Problem requirements:
Extract each line of the records below that contains the word "linejoin".

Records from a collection
==*==
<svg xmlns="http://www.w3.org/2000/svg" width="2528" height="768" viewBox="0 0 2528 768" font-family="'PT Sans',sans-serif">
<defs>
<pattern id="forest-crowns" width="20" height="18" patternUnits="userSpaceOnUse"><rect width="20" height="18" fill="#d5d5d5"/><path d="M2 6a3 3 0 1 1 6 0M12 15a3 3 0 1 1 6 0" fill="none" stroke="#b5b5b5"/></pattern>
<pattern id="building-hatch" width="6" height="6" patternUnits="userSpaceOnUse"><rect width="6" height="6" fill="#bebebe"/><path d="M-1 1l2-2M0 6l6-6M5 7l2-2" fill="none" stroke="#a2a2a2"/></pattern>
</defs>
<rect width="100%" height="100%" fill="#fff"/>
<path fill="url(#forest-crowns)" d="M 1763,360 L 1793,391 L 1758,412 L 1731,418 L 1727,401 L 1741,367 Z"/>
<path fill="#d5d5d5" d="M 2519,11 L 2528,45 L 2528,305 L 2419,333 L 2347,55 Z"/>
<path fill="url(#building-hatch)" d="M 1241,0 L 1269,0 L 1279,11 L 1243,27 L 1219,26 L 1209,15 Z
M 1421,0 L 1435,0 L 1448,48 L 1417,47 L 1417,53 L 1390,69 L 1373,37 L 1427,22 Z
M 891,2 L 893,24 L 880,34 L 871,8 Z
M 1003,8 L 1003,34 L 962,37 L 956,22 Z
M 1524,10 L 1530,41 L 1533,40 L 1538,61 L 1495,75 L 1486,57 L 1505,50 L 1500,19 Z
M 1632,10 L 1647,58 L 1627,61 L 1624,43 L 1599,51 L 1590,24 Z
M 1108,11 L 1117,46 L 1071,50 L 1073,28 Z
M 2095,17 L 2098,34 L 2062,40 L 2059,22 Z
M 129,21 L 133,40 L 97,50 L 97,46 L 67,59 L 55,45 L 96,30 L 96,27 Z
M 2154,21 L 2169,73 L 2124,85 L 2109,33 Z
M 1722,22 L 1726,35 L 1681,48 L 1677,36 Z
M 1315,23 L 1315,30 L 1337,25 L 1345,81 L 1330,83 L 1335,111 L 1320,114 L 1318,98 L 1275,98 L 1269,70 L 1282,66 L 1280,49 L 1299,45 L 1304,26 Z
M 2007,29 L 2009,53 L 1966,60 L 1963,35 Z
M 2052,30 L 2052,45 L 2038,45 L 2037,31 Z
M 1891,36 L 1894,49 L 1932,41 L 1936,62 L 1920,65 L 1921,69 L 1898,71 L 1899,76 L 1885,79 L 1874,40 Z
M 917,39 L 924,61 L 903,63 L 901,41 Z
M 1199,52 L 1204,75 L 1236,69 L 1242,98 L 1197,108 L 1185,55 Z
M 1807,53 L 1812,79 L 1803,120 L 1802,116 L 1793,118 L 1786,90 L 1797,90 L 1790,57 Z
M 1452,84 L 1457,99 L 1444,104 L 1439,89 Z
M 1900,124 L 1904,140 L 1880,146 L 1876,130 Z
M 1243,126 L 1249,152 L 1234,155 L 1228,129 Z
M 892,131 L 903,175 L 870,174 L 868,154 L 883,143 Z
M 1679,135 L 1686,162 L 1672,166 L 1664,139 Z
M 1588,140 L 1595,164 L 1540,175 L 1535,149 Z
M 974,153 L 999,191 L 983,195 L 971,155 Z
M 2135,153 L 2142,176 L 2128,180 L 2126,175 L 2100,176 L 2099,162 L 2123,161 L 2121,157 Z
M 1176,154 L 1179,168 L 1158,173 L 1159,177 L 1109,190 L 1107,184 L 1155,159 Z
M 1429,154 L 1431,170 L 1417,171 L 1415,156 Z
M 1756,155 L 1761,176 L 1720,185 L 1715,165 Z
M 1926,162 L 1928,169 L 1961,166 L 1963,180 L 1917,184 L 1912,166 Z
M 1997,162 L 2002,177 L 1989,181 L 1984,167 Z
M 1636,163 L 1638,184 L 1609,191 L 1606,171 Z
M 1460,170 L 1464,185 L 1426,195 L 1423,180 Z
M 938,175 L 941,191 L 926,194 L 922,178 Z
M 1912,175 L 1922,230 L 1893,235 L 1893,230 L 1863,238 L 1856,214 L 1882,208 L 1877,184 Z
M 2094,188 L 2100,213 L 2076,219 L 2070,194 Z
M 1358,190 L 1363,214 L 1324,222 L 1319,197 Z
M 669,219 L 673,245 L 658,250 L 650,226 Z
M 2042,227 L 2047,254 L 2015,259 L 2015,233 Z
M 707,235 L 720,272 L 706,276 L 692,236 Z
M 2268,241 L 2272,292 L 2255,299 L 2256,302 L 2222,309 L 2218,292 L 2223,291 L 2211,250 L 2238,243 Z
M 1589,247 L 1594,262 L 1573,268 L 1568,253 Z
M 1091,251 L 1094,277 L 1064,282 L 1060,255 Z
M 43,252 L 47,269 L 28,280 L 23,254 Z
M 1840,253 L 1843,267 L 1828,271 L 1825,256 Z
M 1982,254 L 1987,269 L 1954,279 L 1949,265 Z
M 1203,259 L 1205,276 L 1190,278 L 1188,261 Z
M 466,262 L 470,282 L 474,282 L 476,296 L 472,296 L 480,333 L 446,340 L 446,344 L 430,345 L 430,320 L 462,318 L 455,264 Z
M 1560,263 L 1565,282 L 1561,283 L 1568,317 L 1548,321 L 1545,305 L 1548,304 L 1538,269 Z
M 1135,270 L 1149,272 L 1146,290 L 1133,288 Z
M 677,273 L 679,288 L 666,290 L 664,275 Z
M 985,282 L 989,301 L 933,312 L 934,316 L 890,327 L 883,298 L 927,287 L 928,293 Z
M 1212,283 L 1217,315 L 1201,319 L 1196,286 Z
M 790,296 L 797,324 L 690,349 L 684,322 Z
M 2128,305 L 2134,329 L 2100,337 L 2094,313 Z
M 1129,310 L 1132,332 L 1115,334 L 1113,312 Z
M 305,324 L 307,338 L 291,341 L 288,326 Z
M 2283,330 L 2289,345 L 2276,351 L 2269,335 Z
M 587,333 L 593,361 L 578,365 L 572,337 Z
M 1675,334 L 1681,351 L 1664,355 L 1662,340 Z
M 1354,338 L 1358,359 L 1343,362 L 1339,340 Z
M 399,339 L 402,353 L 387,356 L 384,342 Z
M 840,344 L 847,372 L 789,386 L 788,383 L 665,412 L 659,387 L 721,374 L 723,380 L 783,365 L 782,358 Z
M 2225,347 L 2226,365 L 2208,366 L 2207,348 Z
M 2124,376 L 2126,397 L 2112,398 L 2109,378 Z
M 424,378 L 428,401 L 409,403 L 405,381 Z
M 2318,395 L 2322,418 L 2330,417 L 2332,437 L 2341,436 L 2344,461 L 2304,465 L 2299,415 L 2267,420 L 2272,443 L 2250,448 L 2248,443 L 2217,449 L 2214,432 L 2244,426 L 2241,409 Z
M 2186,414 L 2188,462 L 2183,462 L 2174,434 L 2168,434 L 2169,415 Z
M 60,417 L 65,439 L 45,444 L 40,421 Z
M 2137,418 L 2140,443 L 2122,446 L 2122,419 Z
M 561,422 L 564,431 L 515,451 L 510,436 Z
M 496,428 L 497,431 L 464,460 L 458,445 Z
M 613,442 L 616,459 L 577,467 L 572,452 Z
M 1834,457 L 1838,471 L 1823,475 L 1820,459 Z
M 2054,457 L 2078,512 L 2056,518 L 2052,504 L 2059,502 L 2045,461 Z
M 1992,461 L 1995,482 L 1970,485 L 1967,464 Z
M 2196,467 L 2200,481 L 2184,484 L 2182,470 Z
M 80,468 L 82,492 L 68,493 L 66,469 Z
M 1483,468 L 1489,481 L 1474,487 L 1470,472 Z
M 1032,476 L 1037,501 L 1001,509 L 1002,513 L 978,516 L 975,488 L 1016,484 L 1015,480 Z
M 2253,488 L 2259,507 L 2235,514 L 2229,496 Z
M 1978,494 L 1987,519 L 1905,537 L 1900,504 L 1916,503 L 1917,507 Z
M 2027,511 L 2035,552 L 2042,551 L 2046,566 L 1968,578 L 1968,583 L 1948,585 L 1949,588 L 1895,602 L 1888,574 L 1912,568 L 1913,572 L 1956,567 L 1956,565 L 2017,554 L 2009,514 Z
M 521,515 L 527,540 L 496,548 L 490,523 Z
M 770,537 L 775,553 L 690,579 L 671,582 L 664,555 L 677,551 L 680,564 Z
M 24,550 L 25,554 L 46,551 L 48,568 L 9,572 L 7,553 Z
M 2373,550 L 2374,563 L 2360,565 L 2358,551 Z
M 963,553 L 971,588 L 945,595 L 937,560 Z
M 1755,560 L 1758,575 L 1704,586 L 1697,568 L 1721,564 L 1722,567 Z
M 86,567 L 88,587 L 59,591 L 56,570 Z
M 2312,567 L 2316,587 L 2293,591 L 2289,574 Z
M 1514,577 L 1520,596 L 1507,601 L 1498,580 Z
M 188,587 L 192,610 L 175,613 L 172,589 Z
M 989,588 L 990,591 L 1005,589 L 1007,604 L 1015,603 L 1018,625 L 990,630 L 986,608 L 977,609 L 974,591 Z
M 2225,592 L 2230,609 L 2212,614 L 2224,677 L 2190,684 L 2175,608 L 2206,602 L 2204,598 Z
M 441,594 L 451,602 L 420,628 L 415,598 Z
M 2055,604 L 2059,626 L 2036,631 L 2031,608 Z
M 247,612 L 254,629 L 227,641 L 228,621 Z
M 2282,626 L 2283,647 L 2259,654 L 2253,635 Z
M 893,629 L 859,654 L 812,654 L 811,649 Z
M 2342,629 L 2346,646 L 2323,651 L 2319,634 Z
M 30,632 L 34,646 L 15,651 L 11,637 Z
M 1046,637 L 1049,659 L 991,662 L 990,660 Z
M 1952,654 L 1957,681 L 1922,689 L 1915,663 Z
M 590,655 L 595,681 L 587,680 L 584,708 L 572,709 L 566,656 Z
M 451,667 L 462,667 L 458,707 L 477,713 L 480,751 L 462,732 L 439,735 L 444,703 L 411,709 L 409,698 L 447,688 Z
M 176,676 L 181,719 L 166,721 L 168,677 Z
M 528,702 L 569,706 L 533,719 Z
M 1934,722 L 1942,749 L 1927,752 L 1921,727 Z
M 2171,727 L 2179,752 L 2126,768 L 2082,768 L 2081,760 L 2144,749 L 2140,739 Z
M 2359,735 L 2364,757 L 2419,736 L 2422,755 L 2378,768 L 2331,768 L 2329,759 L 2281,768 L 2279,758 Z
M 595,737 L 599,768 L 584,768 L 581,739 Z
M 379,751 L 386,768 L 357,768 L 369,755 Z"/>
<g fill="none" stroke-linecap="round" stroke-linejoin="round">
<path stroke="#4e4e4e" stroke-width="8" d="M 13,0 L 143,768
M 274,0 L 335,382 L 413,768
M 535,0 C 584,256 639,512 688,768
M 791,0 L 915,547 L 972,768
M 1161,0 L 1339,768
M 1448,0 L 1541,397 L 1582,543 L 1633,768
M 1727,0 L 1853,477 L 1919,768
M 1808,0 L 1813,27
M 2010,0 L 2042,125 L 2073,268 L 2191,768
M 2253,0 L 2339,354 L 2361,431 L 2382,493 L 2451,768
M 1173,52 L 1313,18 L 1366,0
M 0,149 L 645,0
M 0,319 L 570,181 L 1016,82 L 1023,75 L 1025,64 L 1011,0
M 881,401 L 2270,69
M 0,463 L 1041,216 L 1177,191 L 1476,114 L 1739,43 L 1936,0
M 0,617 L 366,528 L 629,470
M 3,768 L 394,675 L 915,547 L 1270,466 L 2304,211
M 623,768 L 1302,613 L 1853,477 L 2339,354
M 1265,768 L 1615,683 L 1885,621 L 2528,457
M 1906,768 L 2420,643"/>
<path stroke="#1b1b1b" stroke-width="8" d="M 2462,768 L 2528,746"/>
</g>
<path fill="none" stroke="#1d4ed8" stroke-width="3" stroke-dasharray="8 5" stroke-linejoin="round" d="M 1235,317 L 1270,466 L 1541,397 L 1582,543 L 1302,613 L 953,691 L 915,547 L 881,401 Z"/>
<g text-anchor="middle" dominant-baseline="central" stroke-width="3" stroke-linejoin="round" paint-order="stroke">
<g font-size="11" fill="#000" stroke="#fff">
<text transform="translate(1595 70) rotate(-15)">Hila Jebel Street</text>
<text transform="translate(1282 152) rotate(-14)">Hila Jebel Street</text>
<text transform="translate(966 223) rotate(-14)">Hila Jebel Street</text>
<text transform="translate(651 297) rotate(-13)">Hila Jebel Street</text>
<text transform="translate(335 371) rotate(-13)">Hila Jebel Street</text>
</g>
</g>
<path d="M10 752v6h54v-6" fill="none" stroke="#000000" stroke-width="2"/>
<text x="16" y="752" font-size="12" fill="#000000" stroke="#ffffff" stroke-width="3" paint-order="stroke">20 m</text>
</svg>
==*==
Solution for this task:
<g fill="none" stroke-linecap="round" stroke-linejoin="round">
<path fill="none" stroke="#1d4ed8" stroke-width="3" stroke-dasharray="8 5" stroke-linejoin="round" d="M 1235,317 L 1270,466 L 1541,397 L 1582,543 L 1302,613 L 953,691 L 915,547 L 881,401 Z"/>
<g text-anchor="middle" dominant-baseline="central" stroke-width="3" stroke-linejoin="round" paint-order="stroke">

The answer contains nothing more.